### PROBLEM TO SOLVE
Exact copy, pictures excluded: please retype every record below.

-- DATA FOR PROCESSING follows --

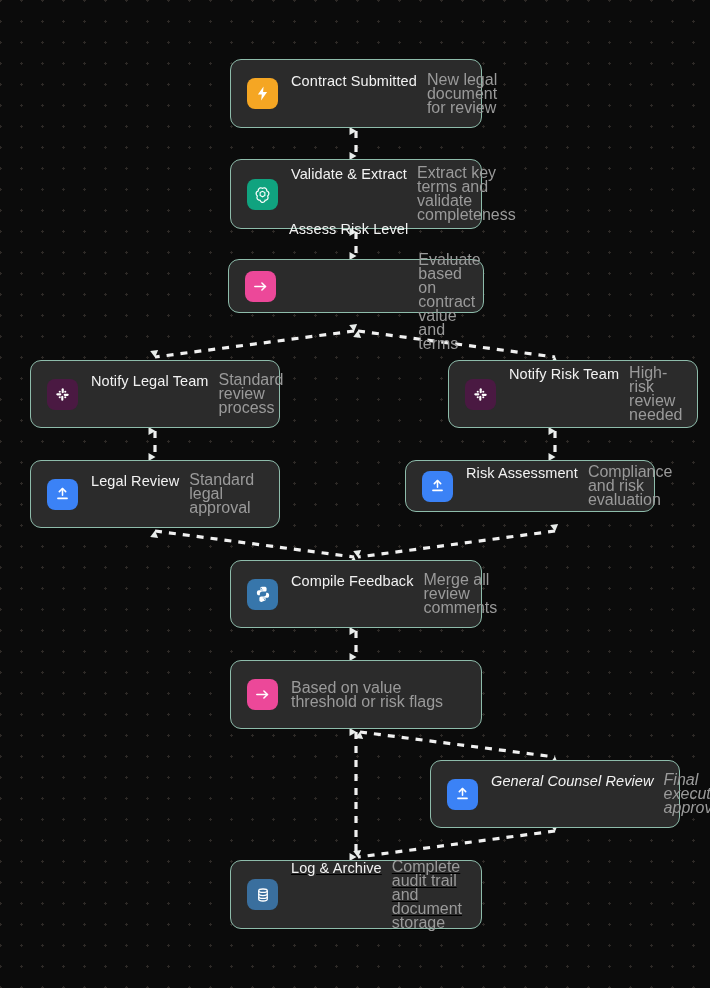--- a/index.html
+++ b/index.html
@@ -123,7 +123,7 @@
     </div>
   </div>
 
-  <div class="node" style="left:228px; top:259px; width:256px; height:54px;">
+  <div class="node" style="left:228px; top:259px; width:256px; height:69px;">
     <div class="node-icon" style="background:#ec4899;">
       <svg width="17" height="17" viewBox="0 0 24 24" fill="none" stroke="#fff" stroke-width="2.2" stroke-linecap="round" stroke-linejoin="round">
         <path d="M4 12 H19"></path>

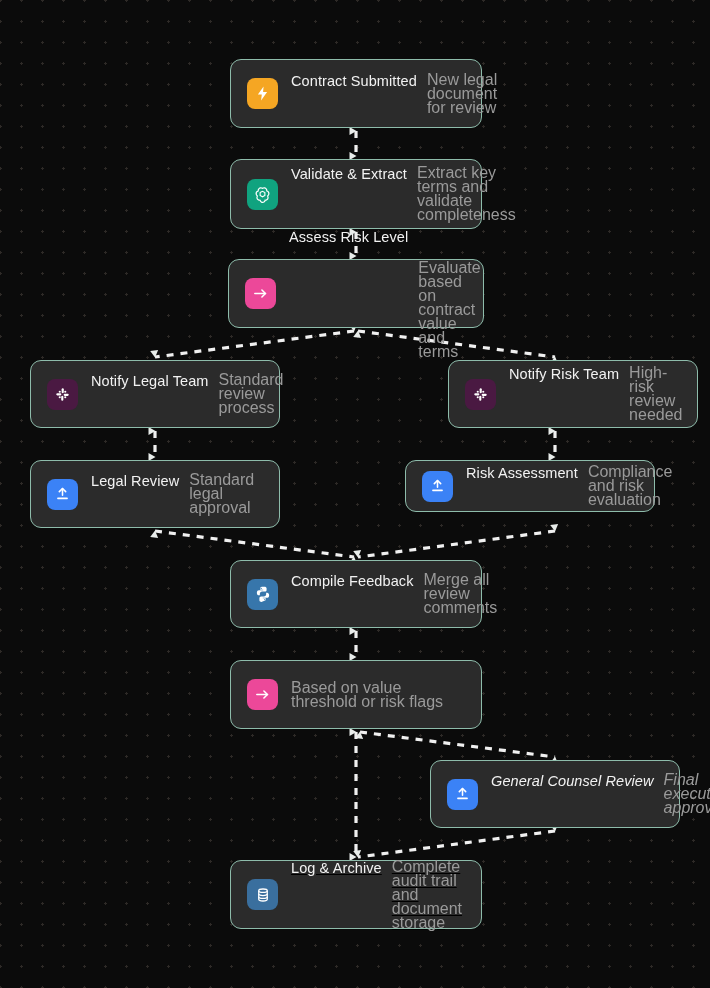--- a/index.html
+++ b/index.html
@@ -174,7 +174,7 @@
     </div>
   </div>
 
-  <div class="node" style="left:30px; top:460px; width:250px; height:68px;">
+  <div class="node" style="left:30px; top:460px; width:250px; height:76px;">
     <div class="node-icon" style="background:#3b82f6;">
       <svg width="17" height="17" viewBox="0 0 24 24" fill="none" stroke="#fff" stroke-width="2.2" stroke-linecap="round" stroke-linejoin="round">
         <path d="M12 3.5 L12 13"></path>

-- DATA FOR PROCESSING concluded --

### WRITTEN REPLY
--- a/index.html
+++ b/index.html
@@ -123,7 +123,7 @@
     </div>
   </div>
 
-  <div class="node" style="left:228px; top:259px; width:256px; height:54px;">
+  <div class="node" style="left:228px; top:259px; width:256px; height:69px;">
     <div class="node-icon" style="background:#ec4899;">
       <svg width="17" height="17" viewBox="0 0 24 24" fill="none" stroke="#fff" stroke-width="2.2" stroke-linecap="round" stroke-linejoin="round">
         <path d="M4 12 H19"></path>

--- a/index.html
+++ b/index.html
@@ -174,7 +174,7 @@
     </div>
   </div>
 
-  <div class="node" style="left:30px; top:460px; width:250px; height:68px;">
+  <div class="node" style="left:30px; top:460px; width:250px; height:76px;">
     <div class="node-icon" style="background:#3b82f6;">
       <svg width="17" height="17" viewBox="0 0 24 24" fill="none" stroke="#fff" stroke-width="2.2" stroke-linecap="round" stroke-linejoin="round">
         <path d="M12 3.5 L12 13"></path>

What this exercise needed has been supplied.